[JOBS]
- a) In the fighter simulation post, what is the chance of a total party kill (TPK) for the first group of four 2nd level Fighters?
- b) Rewrite the part of the fighter simulation post that opens with the words containing "Chance of 3 downed fighters: 1%" and closes with "about it though.", replacing "Action Surge" with "Extra Attack".

1. Four 2nd level Fighters vs 2 Ogres (this is your example) with 15 Strength and 15 Constitution, 2 with Longswords (AC19), 2 with Greataxes (AC17) in close melee and random initiative order:

Chance of TPK: 2%
Chance of 3 downed fighters: 5%
Chance of 2 downed fighters: 18%
Chance of 1 downed fighters: 55%
Chance of no downed fighters: 22%

Expected outcome: 1 Fighter downed

2. Four 2nd level fighters with 16 Strength and 16 Constitution with the same weapons and same conditions:

Chance of TPK: less than 1% (0.3%)
Chance of 3 downed fighters: 1%
Chance of 2 downed fighters: 7%
Chance of 1 downed fighters: 35%
Chance of no downed fighters: 57%

Expected outcome: no fighters downed

So there you go. That is the scenario you asked for, without any feats, concentrated attacks and includes Sap, Cleave, Action Surge and Second Windx2. I am sure you will still find a reason to complain about it though.
Well, you flubbed the second group. We are trying to look at what +1 str bonus does, yet you gave that group an additional con bonus as well. That needs to go, because it skews the results.
 

Well, you flubbed the second group. We are trying to look at what +1 str bonus does, yet you gave that group an additional con bonus as well. That needs to go, because it skews the results.

We are looking at the best backgrounds vs the worst aren't we? The best background for this provides Strength and Constitution (and feats which I am not even using).

[SUPPLIED MATERIAL]
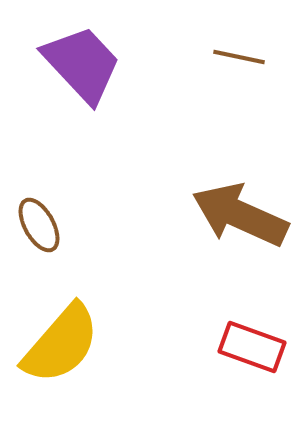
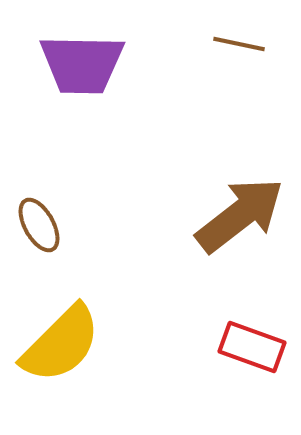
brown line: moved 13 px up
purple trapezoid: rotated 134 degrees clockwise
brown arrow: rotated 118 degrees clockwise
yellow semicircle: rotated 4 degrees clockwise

[THE RESPONSES]
- a) 2%

- b)
Chance of 3 downed fighters: 1%
Chance of 2 downed fighters: 7%
Chance of 1 downed fighters: 35%
Chance of no downed fighters: 57%

Expected outcome: no fighters downed

So there you go. That is the scenario you asked for, without any feats, concentrated attacks and includes Sap, Cleave, Extra Attack and Second Windx2. I am sure you will still find a reason to complain about it though.